From the first line to the last, repeat the records exactly and skip the pictures.
[Input data Boundary: Start]
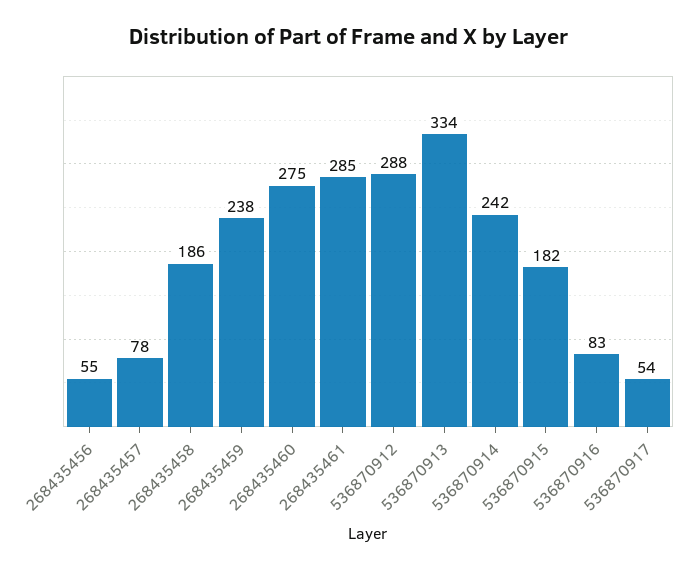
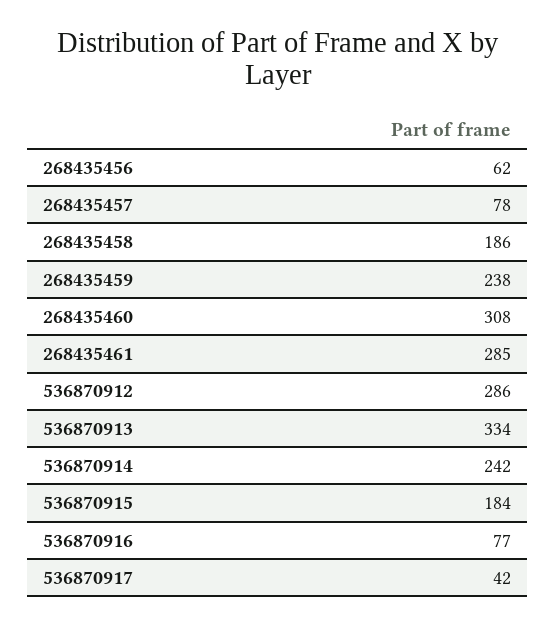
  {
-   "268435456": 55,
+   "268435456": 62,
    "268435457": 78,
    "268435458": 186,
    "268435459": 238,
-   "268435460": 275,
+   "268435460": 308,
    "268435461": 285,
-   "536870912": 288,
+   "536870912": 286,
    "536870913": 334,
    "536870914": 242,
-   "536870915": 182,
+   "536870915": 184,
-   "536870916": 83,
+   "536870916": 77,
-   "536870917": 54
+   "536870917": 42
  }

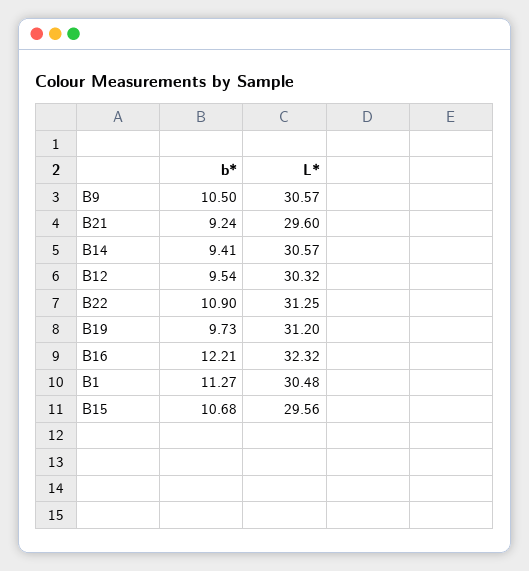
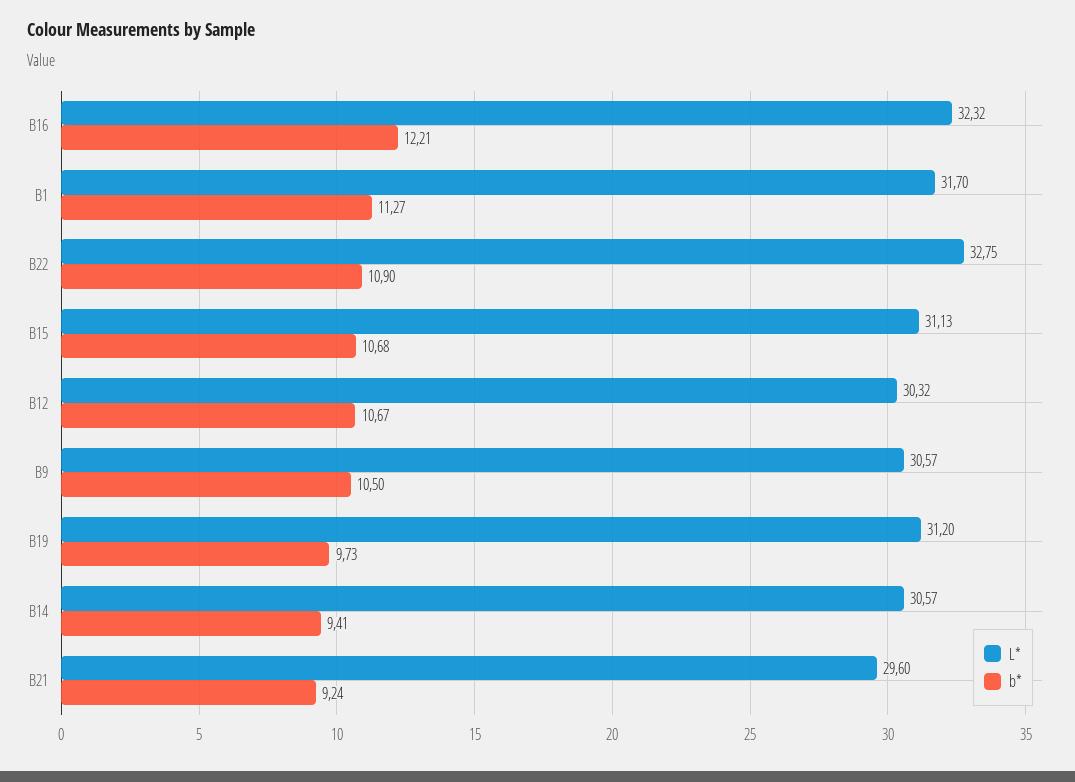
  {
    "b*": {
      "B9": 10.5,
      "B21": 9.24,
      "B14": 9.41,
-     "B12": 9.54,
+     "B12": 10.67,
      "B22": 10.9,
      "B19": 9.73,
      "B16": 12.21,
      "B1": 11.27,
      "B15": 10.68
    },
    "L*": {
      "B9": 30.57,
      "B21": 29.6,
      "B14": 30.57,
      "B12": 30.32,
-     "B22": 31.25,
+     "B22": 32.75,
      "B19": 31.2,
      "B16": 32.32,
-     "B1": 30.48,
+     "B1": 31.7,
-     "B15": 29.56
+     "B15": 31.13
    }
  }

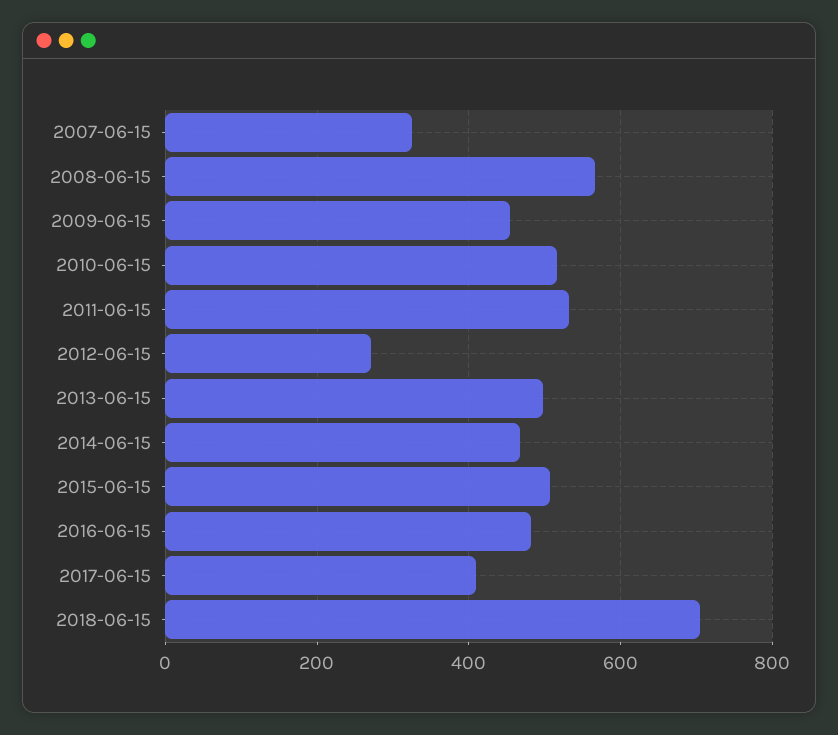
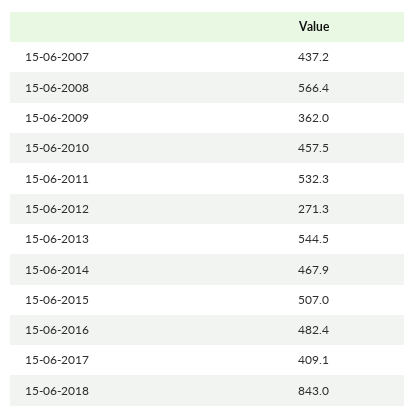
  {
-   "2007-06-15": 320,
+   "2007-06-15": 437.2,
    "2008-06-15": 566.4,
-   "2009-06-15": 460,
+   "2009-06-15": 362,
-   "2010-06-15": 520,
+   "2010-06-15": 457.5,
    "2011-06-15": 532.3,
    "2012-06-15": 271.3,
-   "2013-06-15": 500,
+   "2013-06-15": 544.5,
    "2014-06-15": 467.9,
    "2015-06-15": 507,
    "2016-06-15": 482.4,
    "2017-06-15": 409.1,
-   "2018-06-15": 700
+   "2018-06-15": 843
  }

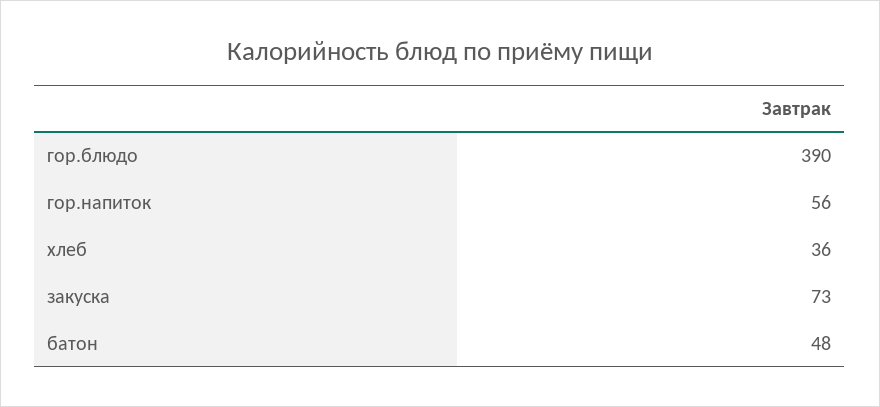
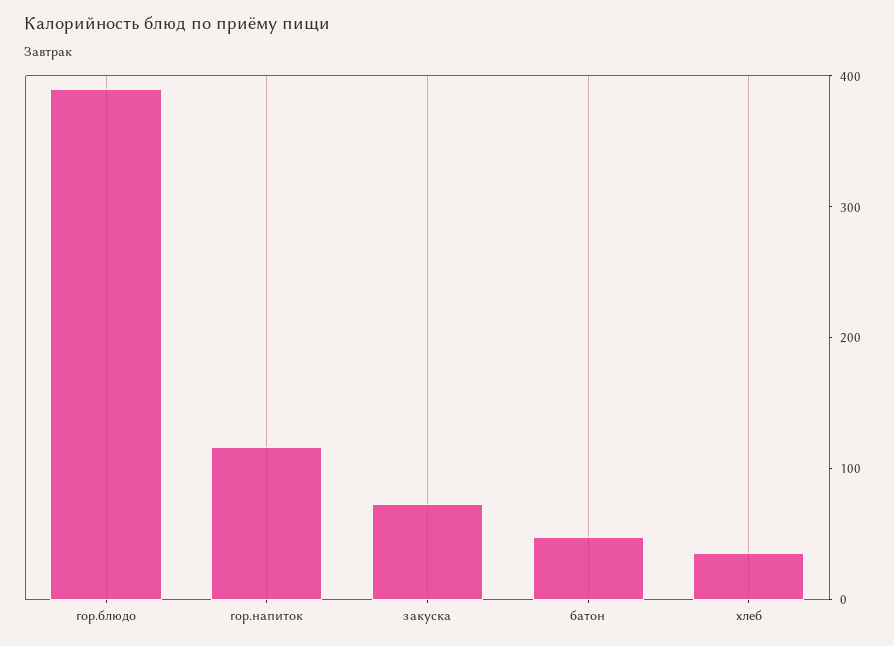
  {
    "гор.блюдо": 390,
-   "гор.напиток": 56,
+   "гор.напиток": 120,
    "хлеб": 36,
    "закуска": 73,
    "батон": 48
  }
[Input data Boundary: End]
Solution for this task →
  {
-   "268435456": 55,
+   "268435456": 62,
    "268435457": 78,
    "268435458": 186,
    "268435459": 238,
-   "268435460": 275,
+   "268435460": 308,
    "268435461": 285,
-   "536870912": 288,
+   "536870912": 286,
    "536870913": 334,
    "536870914": 242,
-   "536870915": 182,
+   "536870915": 184,
-   "536870916": 83,
+   "536870916": 77,
-   "536870917": 54
+   "536870917": 42
  }

  {
    "b*": {
      "B9": 10.5,
      "B21": 9.24,
      "B14": 9.41,
-     "B12": 9.54,
+     "B12": 10.67,
      "B22": 10.9,
      "B19": 9.73,
      "B16": 12.21,
      "B1": 11.27,
      "B15": 10.68
    },
    "L*": {
      "B9": 30.57,
      "B21": 29.6,
      "B14": 30.57,
      "B12": 30.32,
-     "B22": 31.25,
+     "B22": 32.75,
      "B19": 31.2,
      "B16": 32.32,
-     "B1": 30.48,
+     "B1": 31.7,
-     "B15": 29.56
+     "B15": 31.13
    }
  }

  {
-   "2007-06-15": 320,
+   "2007-06-15": 437.2,
    "2008-06-15": 566.4,
-   "2009-06-15": 460,
+   "2009-06-15": 362,
-   "2010-06-15": 520,
+   "2010-06-15": 457.5,
    "2011-06-15": 532.3,
    "2012-06-15": 271.3,
-   "2013-06-15": 500,
+   "2013-06-15": 544.5,
    "2014-06-15": 467.9,
    "2015-06-15": 507,
    "2016-06-15": 482.4,
    "2017-06-15": 409.1,
-   "2018-06-15": 700
+   "2018-06-15": 843
  }

  {
    "гор.блюдо": 390,
-   "гор.напиток": 56,
+   "гор.напиток": 120,
    "хлеб": 36,
    "закуска": 73,
    "батон": 48
  }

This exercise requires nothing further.